- _読む文章_:
▼▼▼

ブリヂストンが米アストロボティック社と月面探査車のタイヤを共同開発
宇宙事業を積極的に展開するブリヂストン
2024年11月1日、ブリヂストンは米国アストロボティック社と月面探査車両向けのタイヤ開発の協業契約を締結した。共同開発の金属製スポーク採用タイヤは、アストロボティック社の月面探査車「24U CubeRover」に装着される予定だ。 【写真】月面探査車のタイヤをもっと見る ブリヂストンは2019年からトヨタの有人与圧ローバ用にタイヤの研究・開発を開始し、これまでに第1世代と第2世代のタイヤコンセプトモデルを開発し、地上走行試験やシミュレーションを重ねてきた。 ブリヂストンによると、月面探査車用タイヤには、月面という極限の環境下で月面探査車の安心安全を支えるため、3つの特長が求められるという。 【月面タイヤに求められる3つの特長】 1.空気を使わずに支えるタイヤ 月面は真空であり、通常のゴム製タイヤのように空気で荷重を支えることが困難な環境ゆえに空気入りでないタイヤでなくてはならない。 2.激しい気温差や放射線に耐えられる金属製タイヤ 月には大気がないため宇宙線と呼ばれる高エネルギー放射線に曝され、また温度も120℃から-170℃になる。ゴムや樹脂では、月面環境では硬さが大きく変化してしまううえに劣化が早く使用が困難なため、金属製がふさわしい。 3.砂地でも沈み込まずに走行できるタイヤ 月面はレゴリスと呼ばれる微細な砂で覆われており、走行時にタイヤが沈んで埋もれてしまう可能性があるため、接地面を大きく確保する必要がある。 第1世代では、ラクダのふっくらとした足裏から着想を得て、金属製の柔らかいフエルトをタイヤのトレッド部にあたる接地面に配置することで、月面の砂(レゴリス)との間の摩擦力を高めたコイルスプリング構造のタイヤを開発した。 第2世代では第1世代の知見をもとに骨格構造を刷新して、空気充填がいらない次世代タイヤ「AirFree」で培ってきた技術を活かして新たに薄い金属製スポークを採用。トレッド部を回転方向に分割したことで、岩や砂に覆われまた真空状態で激しい温度変化や放射線にさらされる極限の月面環境下においても、走破性と耐久性の高次元での両立を目指している。 一方、今回協業を発表したアストロボティック社は、6種類の月面探査車開発やNASAからのローバー技術契約37件受託など、17年間にわたる月面探査車の開発実績があるメーカーだ。 ブリヂストンと共同開発するタイヤは、アストロボティック社が開発中の中型ローバー「24U CubeRover(トゥエンティーフォー ユー キューブローバー)」に搭載予定。「24U CubeRover」は優れたハンドリング性能やサスペンション、長距離通信機能を兼ね備え、月面における科学調査機器とペイロードの移動手段となるほか、電力、通信も提供するという。 近い将来、アストロボティック社とブリヂストンは月面への打ち上げおよび宇宙での熱環境におけるタイヤの耐久性も確認する予定ということなので続報に期待したい。

▲▲▲

月面探査車タイヤの記事について答えてください。
(a) ブリヂストンがアストロボティック社と協業契約を締結したのはいつですか。
(b) 月の温度はどこからどこまで変化すると書かれていますか。
(c) アストロボティック社の月面探査車の開発実績は何年間ですか。
データはこの記事とは関係ありません。

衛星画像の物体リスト
▼▼▼

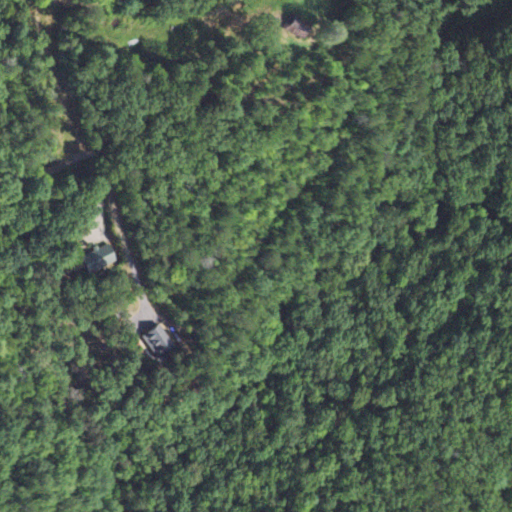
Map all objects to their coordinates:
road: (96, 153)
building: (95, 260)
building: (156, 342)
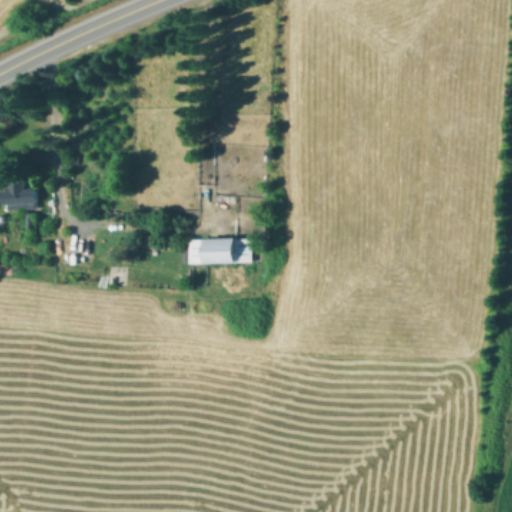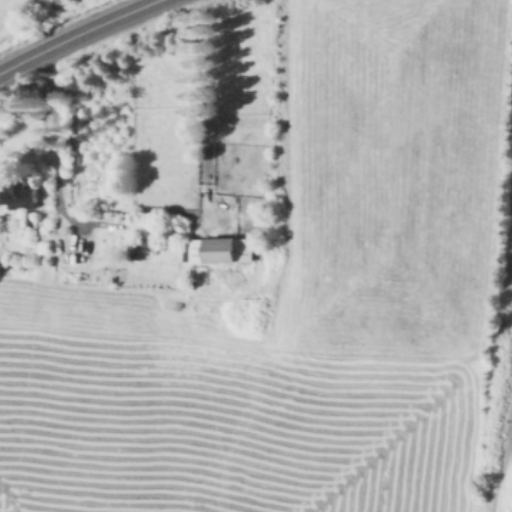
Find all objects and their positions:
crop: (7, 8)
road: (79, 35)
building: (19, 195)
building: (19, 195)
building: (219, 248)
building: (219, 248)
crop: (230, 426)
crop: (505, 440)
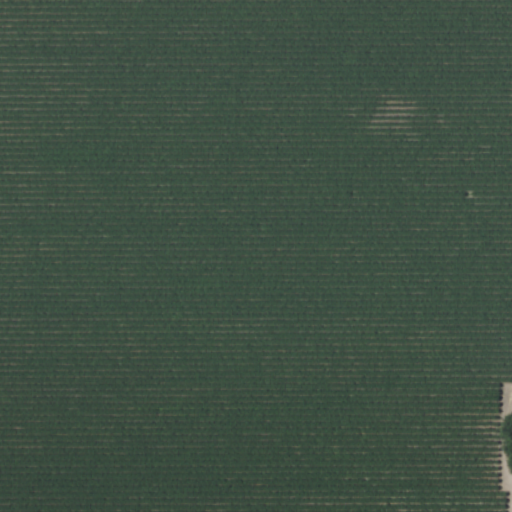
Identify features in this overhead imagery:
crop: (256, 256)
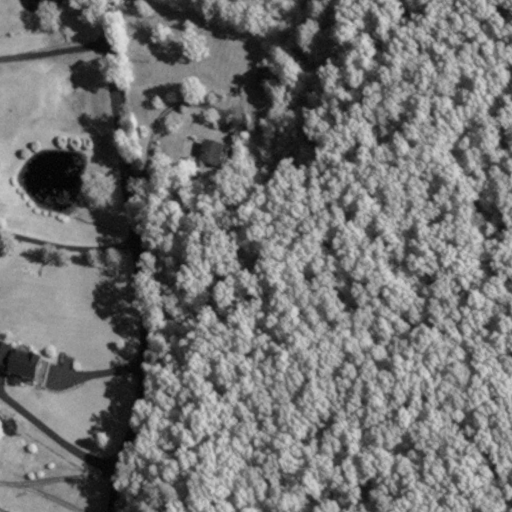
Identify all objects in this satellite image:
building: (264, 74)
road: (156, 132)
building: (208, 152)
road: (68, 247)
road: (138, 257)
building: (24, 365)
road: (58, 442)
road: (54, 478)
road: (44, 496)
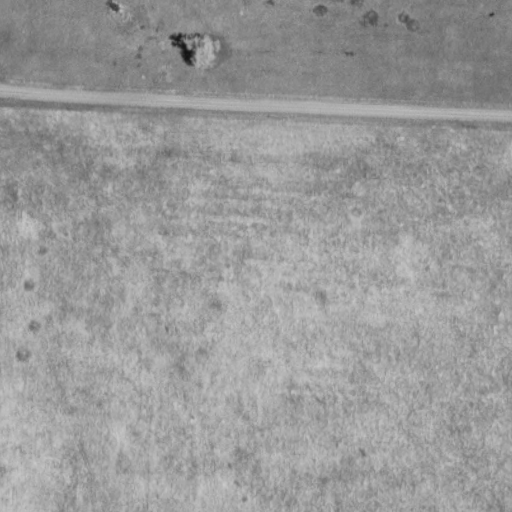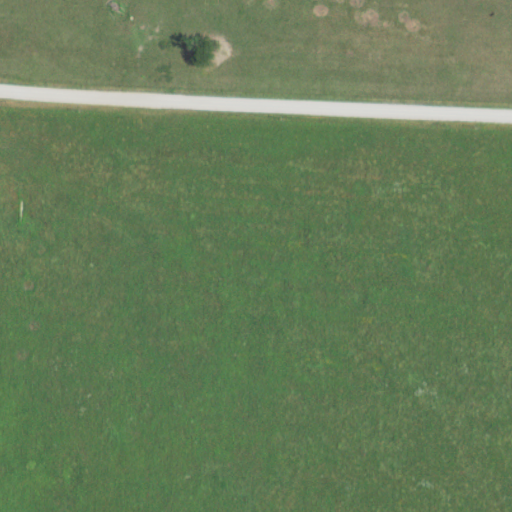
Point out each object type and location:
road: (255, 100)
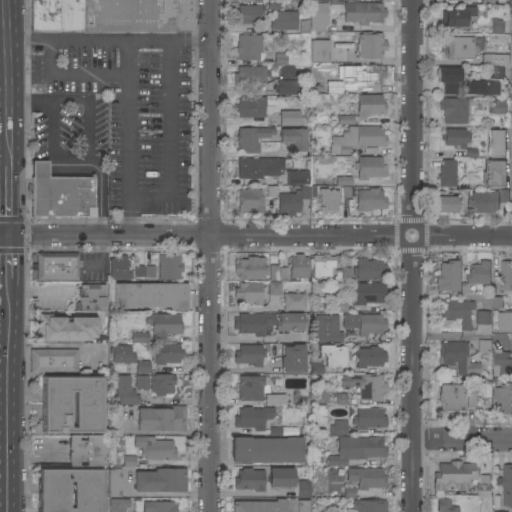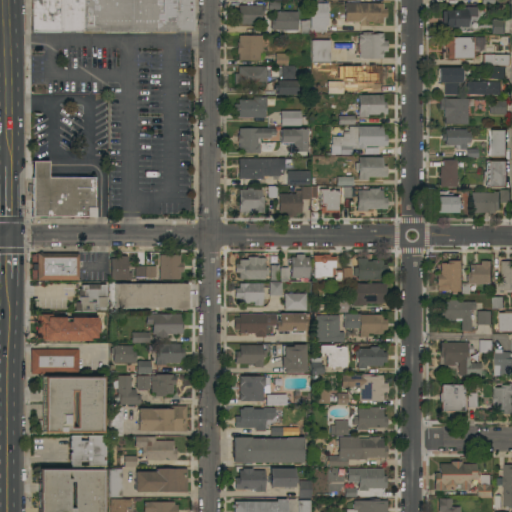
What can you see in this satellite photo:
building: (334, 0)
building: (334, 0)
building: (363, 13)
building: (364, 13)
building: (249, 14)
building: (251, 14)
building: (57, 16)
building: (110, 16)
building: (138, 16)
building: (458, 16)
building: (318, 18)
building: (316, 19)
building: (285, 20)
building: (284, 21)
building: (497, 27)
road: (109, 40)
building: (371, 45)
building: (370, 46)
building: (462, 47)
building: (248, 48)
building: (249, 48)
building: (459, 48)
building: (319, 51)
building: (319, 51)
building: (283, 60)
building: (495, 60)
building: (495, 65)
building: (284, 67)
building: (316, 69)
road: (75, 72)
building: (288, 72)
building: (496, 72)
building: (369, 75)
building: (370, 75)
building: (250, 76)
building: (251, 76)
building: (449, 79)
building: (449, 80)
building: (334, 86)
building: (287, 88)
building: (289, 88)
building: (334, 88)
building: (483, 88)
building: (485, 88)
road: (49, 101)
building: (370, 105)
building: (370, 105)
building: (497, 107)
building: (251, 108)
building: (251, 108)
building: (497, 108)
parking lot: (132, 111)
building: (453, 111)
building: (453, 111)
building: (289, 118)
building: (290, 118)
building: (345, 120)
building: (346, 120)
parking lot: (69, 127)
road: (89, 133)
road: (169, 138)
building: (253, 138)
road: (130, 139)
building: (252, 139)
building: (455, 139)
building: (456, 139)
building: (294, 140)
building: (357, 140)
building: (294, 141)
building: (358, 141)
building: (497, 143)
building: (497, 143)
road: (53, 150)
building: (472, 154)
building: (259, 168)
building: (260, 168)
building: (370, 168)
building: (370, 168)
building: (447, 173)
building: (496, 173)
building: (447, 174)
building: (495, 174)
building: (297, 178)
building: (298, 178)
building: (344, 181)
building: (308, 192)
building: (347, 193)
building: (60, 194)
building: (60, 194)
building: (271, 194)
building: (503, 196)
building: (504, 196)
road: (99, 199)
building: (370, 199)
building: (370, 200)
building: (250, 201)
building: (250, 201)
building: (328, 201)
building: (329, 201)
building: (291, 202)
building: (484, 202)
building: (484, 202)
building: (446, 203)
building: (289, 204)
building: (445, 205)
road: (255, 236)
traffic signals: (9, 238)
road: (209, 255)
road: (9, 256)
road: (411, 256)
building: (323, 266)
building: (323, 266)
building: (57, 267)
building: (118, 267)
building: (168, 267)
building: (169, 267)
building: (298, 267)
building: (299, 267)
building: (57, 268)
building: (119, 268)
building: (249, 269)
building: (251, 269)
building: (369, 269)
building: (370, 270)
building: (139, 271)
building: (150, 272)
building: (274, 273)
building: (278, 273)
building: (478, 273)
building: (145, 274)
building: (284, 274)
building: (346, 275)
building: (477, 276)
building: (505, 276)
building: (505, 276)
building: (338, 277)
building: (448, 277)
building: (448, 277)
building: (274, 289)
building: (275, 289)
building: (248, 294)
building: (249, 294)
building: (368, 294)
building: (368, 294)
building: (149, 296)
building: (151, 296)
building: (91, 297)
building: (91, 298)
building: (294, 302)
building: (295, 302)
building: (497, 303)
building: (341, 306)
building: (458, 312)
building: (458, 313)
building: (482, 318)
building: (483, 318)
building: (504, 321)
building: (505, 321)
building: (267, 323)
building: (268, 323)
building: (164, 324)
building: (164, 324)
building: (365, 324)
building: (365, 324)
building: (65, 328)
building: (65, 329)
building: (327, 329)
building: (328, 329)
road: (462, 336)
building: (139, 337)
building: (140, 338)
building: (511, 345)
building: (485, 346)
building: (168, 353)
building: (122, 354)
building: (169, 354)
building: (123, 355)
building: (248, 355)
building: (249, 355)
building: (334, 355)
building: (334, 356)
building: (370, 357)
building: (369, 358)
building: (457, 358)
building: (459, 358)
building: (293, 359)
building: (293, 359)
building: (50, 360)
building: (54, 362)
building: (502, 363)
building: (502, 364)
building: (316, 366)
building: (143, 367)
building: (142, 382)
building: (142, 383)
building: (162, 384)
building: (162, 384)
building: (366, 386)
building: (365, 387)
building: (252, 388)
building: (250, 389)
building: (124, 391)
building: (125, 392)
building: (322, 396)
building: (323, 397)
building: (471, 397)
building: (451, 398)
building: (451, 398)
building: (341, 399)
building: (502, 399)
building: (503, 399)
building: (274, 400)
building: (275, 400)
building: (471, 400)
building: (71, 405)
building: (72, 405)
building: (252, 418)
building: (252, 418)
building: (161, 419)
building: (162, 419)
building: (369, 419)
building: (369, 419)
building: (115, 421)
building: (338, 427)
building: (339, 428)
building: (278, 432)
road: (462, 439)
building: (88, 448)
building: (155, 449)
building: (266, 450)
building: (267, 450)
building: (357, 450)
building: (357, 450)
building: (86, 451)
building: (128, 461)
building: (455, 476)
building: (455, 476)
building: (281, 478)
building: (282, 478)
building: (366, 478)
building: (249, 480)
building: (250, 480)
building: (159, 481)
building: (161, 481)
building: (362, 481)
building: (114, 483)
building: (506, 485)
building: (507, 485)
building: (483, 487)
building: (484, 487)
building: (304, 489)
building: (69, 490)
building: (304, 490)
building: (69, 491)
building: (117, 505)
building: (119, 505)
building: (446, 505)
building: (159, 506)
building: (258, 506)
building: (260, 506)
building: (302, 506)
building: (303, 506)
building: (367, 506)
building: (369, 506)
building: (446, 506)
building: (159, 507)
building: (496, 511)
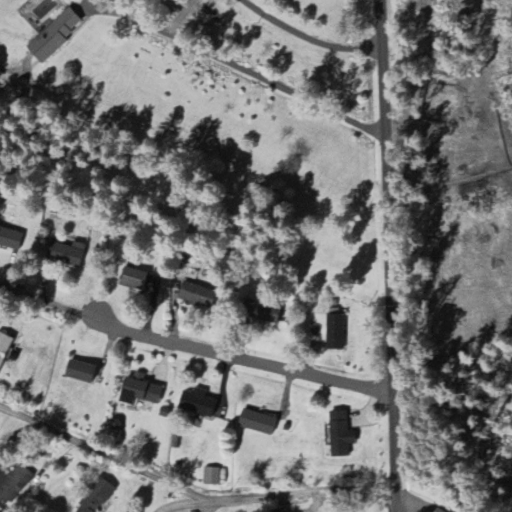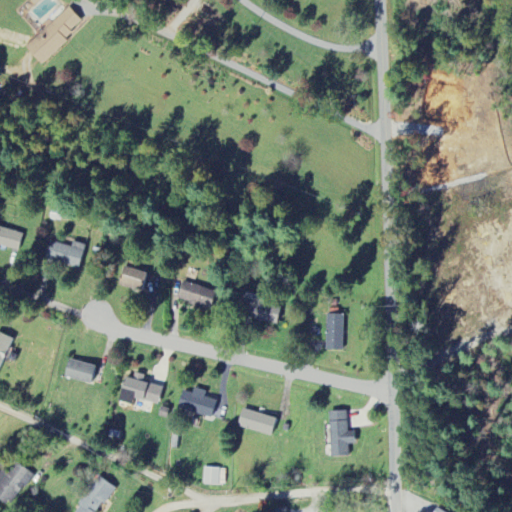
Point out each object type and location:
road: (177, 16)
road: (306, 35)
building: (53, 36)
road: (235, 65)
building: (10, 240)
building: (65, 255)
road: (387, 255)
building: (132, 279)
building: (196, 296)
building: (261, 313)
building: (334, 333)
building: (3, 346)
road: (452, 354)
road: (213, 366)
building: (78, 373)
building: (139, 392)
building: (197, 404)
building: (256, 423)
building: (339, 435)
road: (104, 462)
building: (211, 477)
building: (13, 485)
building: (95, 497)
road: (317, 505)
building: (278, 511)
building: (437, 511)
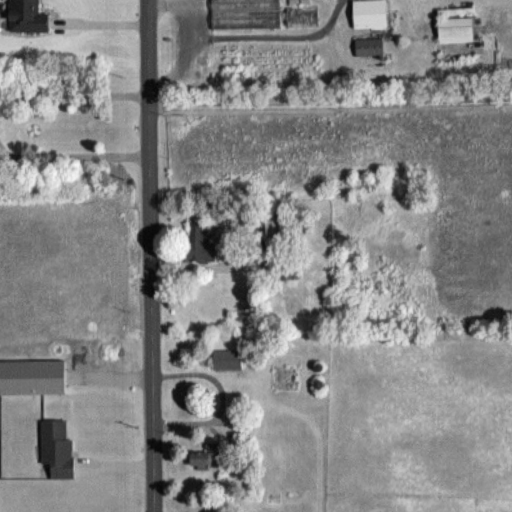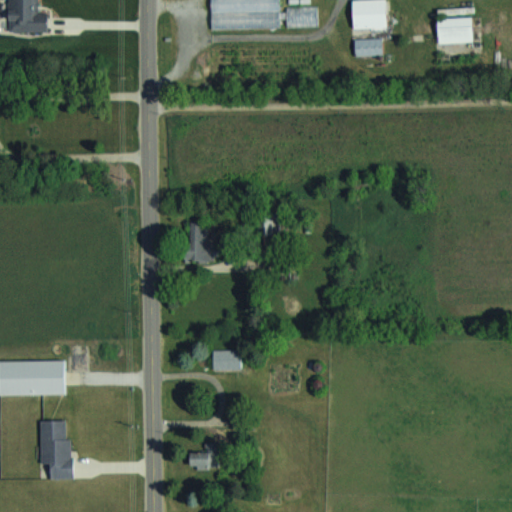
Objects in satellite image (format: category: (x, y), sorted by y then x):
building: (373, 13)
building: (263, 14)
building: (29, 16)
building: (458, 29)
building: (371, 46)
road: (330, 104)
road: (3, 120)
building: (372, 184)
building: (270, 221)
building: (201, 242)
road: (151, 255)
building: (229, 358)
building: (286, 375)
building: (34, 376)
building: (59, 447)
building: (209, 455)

▲▲▲

- _解答結果_:
(a) 2024年11月1日
(b) 120℃から-170℃まで
(c) 17年間